Elle repartit immédiatement alors sous nos regards ébahis. Évidemment la guerre continua. Mon amie apparut le lendemain dans une véritable tenue royale. La robe de princesse noire, que vous devez très bien vous imaginer, accompagnée d'un manteau d'hermine, d'un petit diadème en argent et de bijoux plus précieux les uns que les autres. Ses yeux étaient également soulignés par une bonne dose de khôl.
Son père vint la chercher dans une colère noire.
- Cette fois, tu arrêtes tes bêtises et tu t'habilles comme elle te l'a demandé ! lui ordonna-t-il.
Elle vint alors dans l'uniforme violet qu'on avait pour les célébrations. C'était immonde et absolument pas discret. Notre professeur décida de laisser passer, pour l'instant.
Moi de mon côté je n'avais aucun motif de plainte. Je n'avais jamais rien, pas une punition et pas même le moindre reproche. Madame Mason me pardonnait tout. Elle se montrait d'une gentillesse exceptionnelle avec moi. C'était assez déroutant. Je préférais la sécheresse de Korrigan. Au moins, avec lui, je savais où je mettais les pieds. Avec elle, c'était un mystère.
Parce que, dans les premiers temps, j'essayais de profiter de cette clémence. Mais à la moindre incartade, elle me lançait un regard déçu pour seule punition.
Bien sûr, au début cela ne me fit rien. Mais elle m'encourageait, me félicitait dans mes progrès, se montrait compréhensive.

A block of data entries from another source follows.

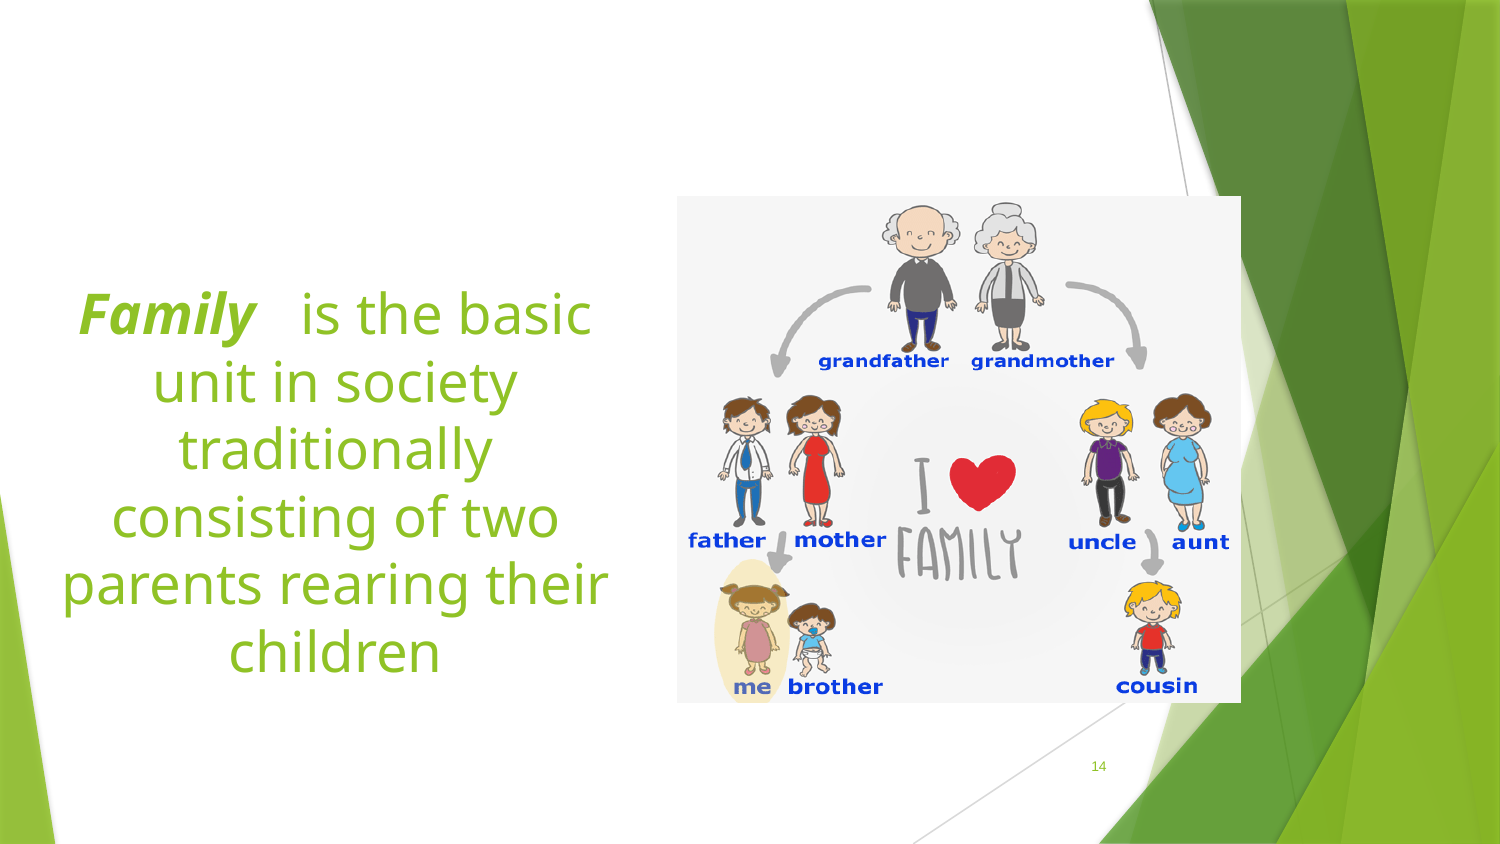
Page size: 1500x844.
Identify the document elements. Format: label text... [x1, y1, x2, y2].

title Family is the basic unit in society traditionally consisting of two parents rearing their children [46, 210, 626, 689]
slide_number 14 [1056, 743, 1141, 789]
picture [676, 196, 1241, 704]
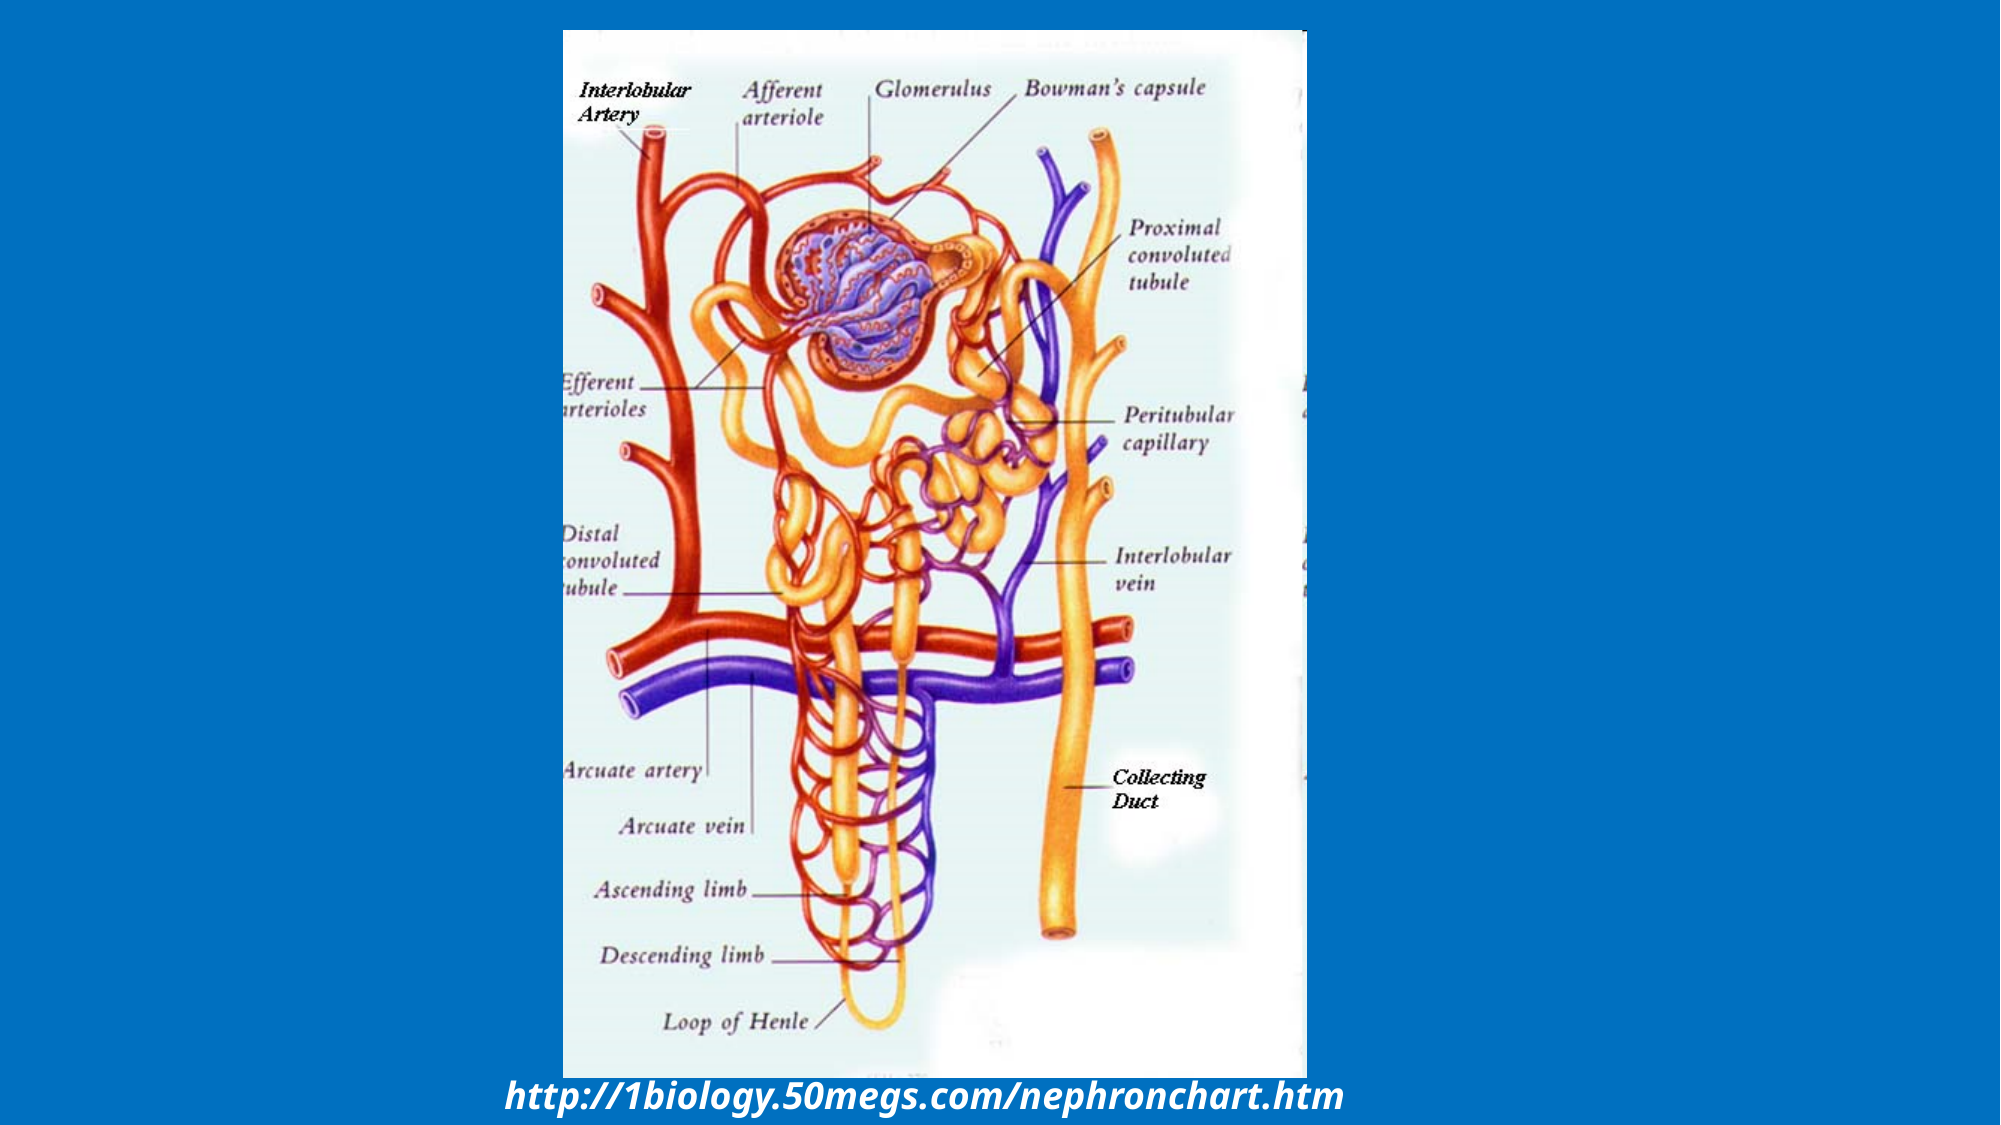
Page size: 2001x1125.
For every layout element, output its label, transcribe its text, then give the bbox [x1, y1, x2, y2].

picture [562, 30, 1307, 1079]
text_box http://1biology.50megs.com/nephronchart.htm [489, 1064, 1361, 1125]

Et je commençais à ressentir de la culpabilité de ne pas l'écouter. Et une grande gêne devant son absence de punition. Surtout que je ne pouvais en parler aux adultes sans avouer mes méfaits.

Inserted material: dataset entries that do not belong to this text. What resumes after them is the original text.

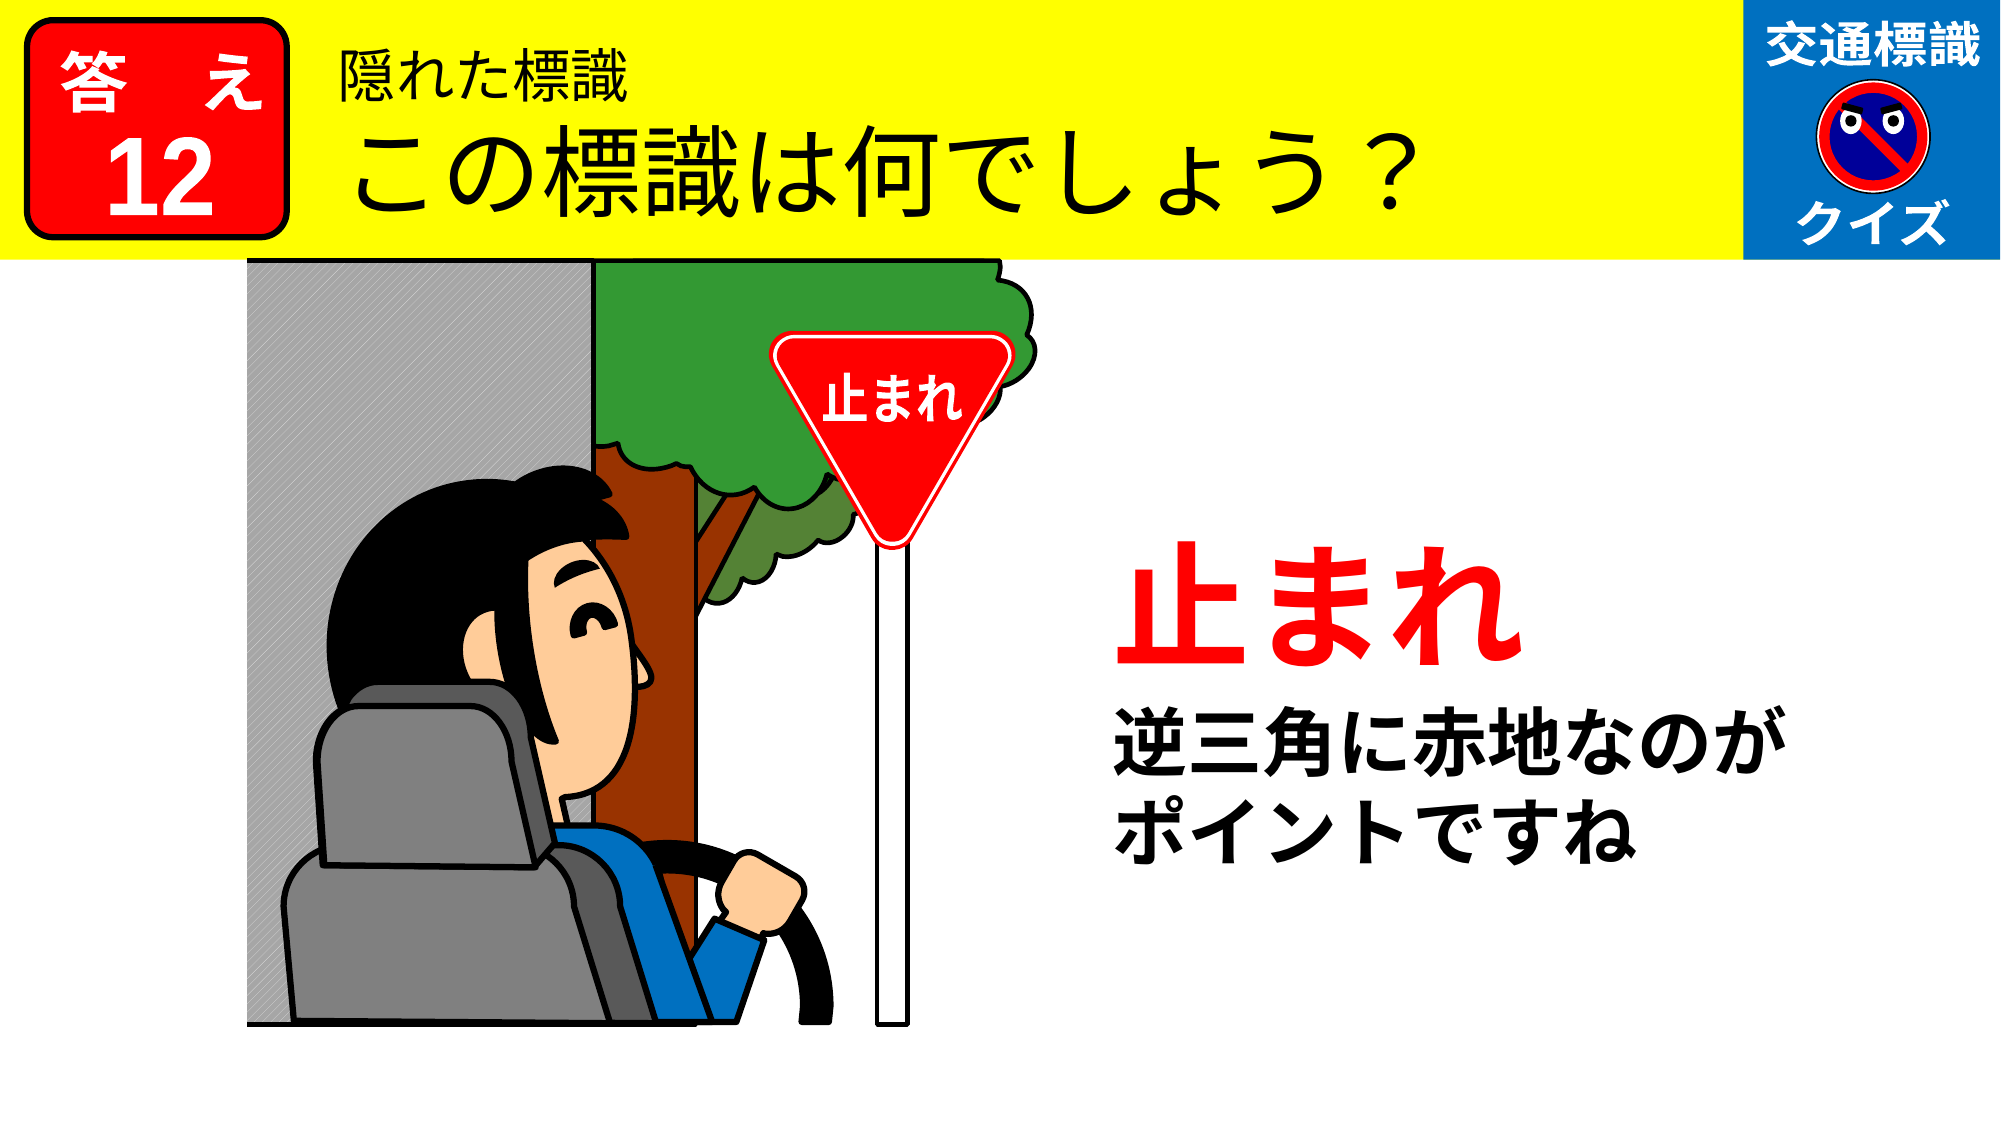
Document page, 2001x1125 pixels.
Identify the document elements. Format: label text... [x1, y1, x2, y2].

text_box 逆三角に赤地なのが ポイントですね [1097, 688, 1968, 883]
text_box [585, 260, 1015, 480]
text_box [768, 330, 1016, 1025]
text_box [246, 260, 584, 1025]
text_box この標識は何でしょう？ [326, 101, 1457, 237]
text_box [1018, 287, 1036, 378]
text_box 隠れた標識 [323, 32, 645, 117]
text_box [283, 481, 763, 1024]
text_box 止まれ [1097, 513, 1932, 688]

Ma magie, elle, ne faisait plus d'excès. C'était incroyable. J'en parlai à Christophe, qui affirma que ma magie avait dû se stabiliser. Je savais qu'elle était censée être très fluctuante pendant l'enfance, pour se fixer à l'âge adulte, mais la mienne m'avait toujours semblée exceptionnelle et je ne m'attendais pas à ce que l'âge la stabilise. Après, je n'allais pas m'en plaindre non plus.